By way of example, in a large corporation dealing with consumers, it is essential that any proposed course of action is judged against a social media or talk-back radio test. The company’s contractual rights may be perfectly clear, but if enforcement of those rights would be judged harshly by a substantial community when reported or discussed on Facebook, Twitter, or talk-back radio, then any quality legal advice on the subject should reflect this.

Values

In a similar vein, recent regulatory developments such as the Hayne Royal Commission and the Bergin Inquiry into Crown Casinos here in Australia, have shown that poor corporate values can result in serious adverse commercial outcomes, and highlighted that anyone responsible for brand, reputation, and risk in a company should be keenly interested in the corporation’s values, and the mechanisms for ensuring actions are aligned with those values.

Among many other excellent reasons for having strong values, alignment between a company’s actions and its stated values will be a critical factor in determining the degree of trust placed in the company by customers, partners, regulators, and the broader community. As with the social media or talk-back radio test, there will be courses of action that are legally available that simply do not align with the company’s values. Legal advice that does not flag important values issues is inadequate legal advice.

Empathy

Intertwined with the last two skills is empathy — the ability to understand the thoughts and feelings of another human. I am aware of research on areas such as robotic interpretation of body language, and that humans are often nowhere near as good at reading another human’s emotions as they would like to think. However, I would assert that it’s impossible to provide quality legal advice in complex situations without empathy.
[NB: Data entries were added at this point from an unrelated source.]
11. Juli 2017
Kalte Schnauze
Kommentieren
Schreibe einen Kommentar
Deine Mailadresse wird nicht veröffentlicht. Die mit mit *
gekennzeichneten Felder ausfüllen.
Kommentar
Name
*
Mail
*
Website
Ideally, to provide quality legal advice in complex situations you need to be able to understand as much as you can of the circumstances, aspirations, values, risk appetite, and concerns of your client in order to provide the legal advice that they need. Obviously not all issues justify that — the answer to some simple questions may be black and white, and some problems simply don’t justify the additional legal effort. But in complex situations involving competing considerations and a degree of risk, the legal solution must be responsive to the needs of the individual client sitting in front of you.

Ultimately, law is a human system. Yes, the practice of law involves data and logic-flows in ways that may not have been apparent to our legal forebears, but ultimately legal systems add the most value when they serve humans. Across the economy there is strong market demand for people with the skills, awareness, and passion to make systems work better for humans, and I personally believe the legal profession will not be an exception. I know what I’m going to be trying to contribute to this collaboration.